# Instant Potatoes



## Seneca (Nov 16, 2012)

Are instant potatoes an overlooked food to prep? For those not up on instant potatoes, let me be the first to say they have come along way from the days of lumpy paste. There are many flavors to choose from and packaging is such that it stores well for a long time in its original Mylar pouch. 

Case in point I recently made some up from a pouch (loaded Baked) that was over two years past its expiration date. The flavor was there and I doubt one could tell it was past it's expiration date by taste alone.

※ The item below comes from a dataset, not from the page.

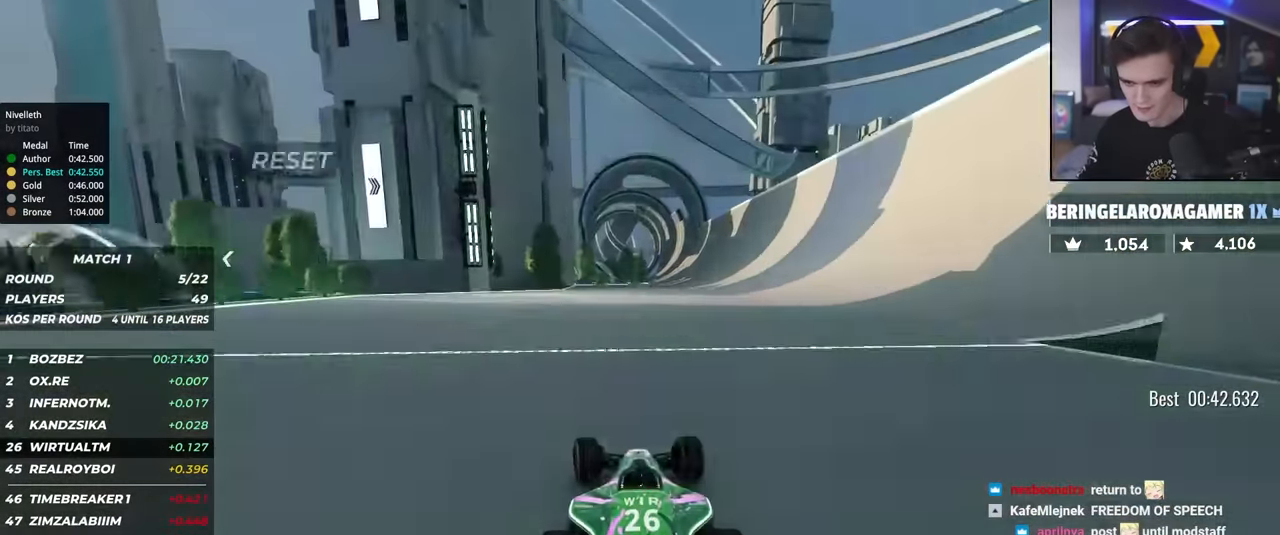
{"keys": ["up"], "events": [[317, "right", "up"]]}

A pouch of Idahoan instant potatoes (loaded baked flavor) contains four 110 calorie servings. That's a lot of calories in a package slightly larger than an ordinary seasoning package. 

If you haven't thought about prepping instant potatoes, might give it a try.


----------



## Auntie (Oct 4, 2014)

We have lots of instant potatoes. They make a quick potato soup, they are good for thickening stews, and of course for a quick serving of mashed potatoes. I agree they have come a long way and taste so much better than they used to. I considered trying to make my own, but it just didn't make sense when we did a cost analysis.


----------



## Kauboy (May 12, 2014)

Not overlooked in my house, though constantly under stocked.
This is the one food prep that we absolutely adhere to the "prep what you eat" rule. My wife sneaks them at least once a week.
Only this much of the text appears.